- Provided records
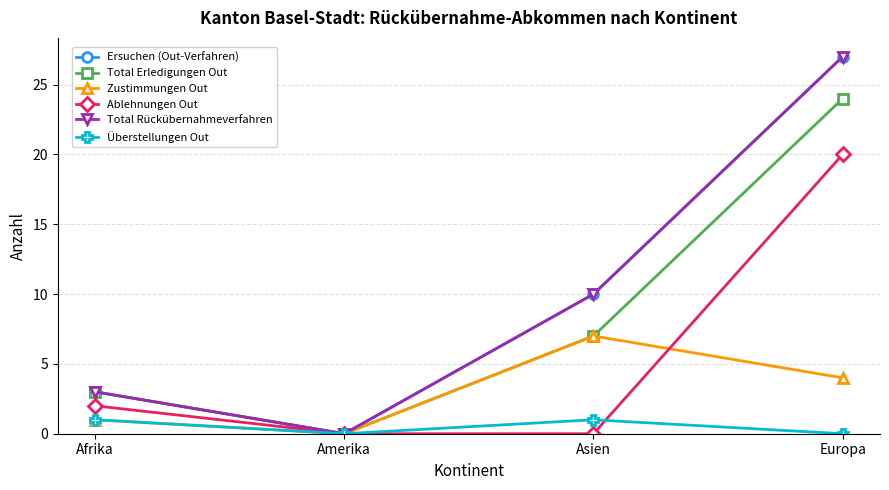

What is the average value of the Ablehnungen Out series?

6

==

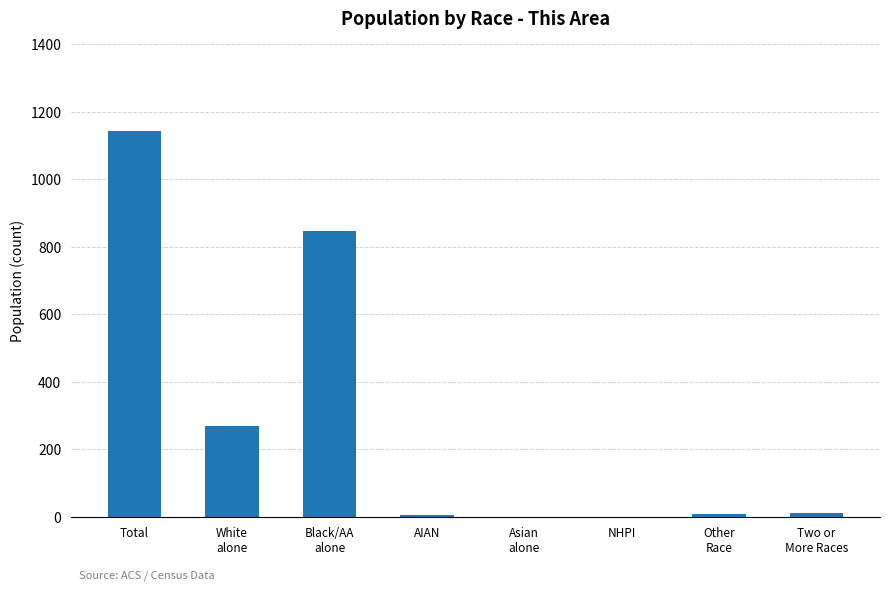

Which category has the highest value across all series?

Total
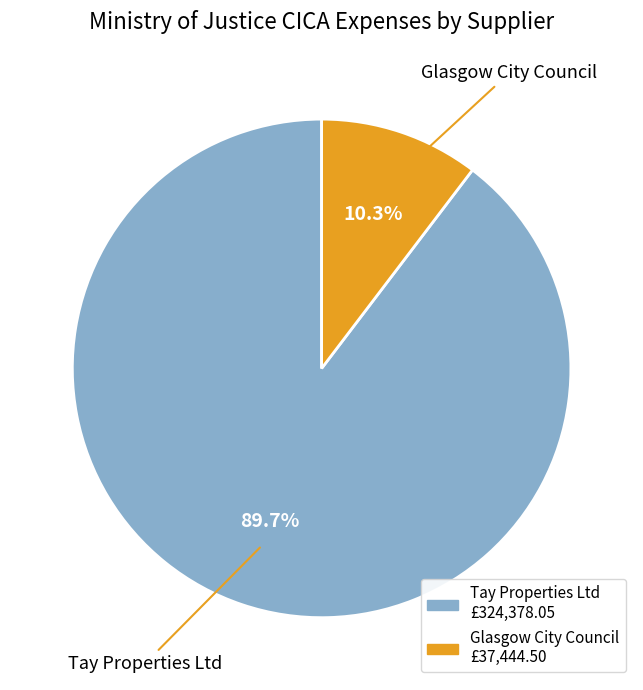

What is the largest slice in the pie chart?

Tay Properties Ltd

- Instructions for the task
Copy the listing above word for word, starting at the line containing "Which category has" and ending at the line containing "Tay Properties Ltd", with both of those lines included and the pictures left out.

- Exercise solution
Which category has the highest value across all series?

Total

What is the largest slice in the pie chart?

Tay Properties Ltd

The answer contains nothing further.